What you need to do:
Using the records below, filter for lines that contain the string "buttons" and copy them out.

Data under study:
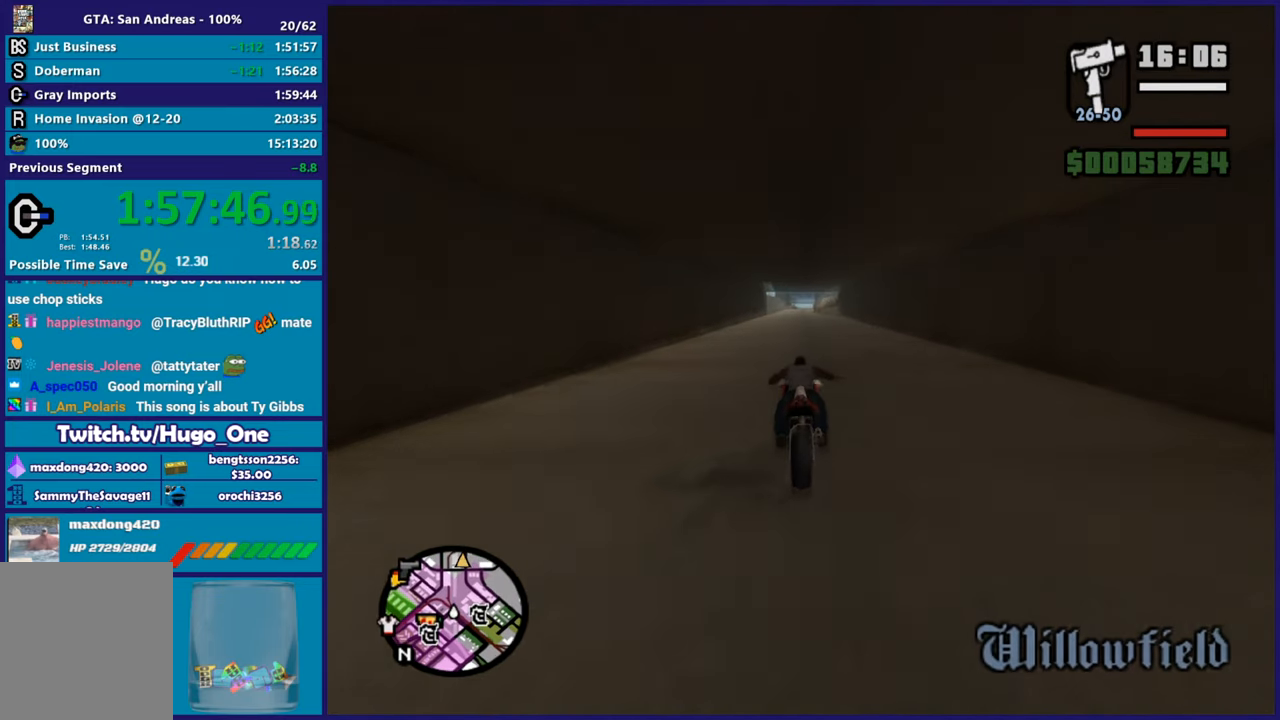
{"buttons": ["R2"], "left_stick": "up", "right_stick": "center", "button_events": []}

---

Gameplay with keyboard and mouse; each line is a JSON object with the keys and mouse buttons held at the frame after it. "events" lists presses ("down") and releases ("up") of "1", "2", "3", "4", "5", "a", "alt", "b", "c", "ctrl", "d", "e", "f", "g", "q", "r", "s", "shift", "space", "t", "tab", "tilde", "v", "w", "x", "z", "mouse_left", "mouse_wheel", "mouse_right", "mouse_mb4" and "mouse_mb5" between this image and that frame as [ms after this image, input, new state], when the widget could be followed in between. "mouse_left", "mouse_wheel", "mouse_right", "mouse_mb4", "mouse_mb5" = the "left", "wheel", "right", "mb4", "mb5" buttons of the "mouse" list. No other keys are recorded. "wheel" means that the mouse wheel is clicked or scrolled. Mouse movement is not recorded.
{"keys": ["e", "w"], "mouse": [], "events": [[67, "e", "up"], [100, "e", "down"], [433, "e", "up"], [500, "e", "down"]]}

Reply:
{"buttons": ["R2"], "left_stick": "up", "right_stick": "center", "button_events": []}
Gameplay with keyboard and mouse; each line is a JSON object with the keys and mouse buttons held at the frame after it. "events" lists presses ("down") and releases ("up") of "1", "2", "3", "4", "5", "a", "alt", "b", "c", "ctrl", "d", "e", "f", "g", "q", "r", "s", "shift", "space", "t", "tab", "tilde", "v", "w", "x", "z", "mouse_left", "mouse_wheel", "mouse_right", "mouse_mb4" and "mouse_mb5" between this image and that frame as [ms after this image, input, new state], when the widget could be followed in between. "mouse_left", "mouse_wheel", "mouse_right", "mouse_mb4", "mouse_mb5" = the "left", "wheel", "right", "mb4", "mb5" buttons of the "mouse" list. No other keys are recorded. "wheel" means that the mouse wheel is clicked or scrolled. Mouse movement is not recorded.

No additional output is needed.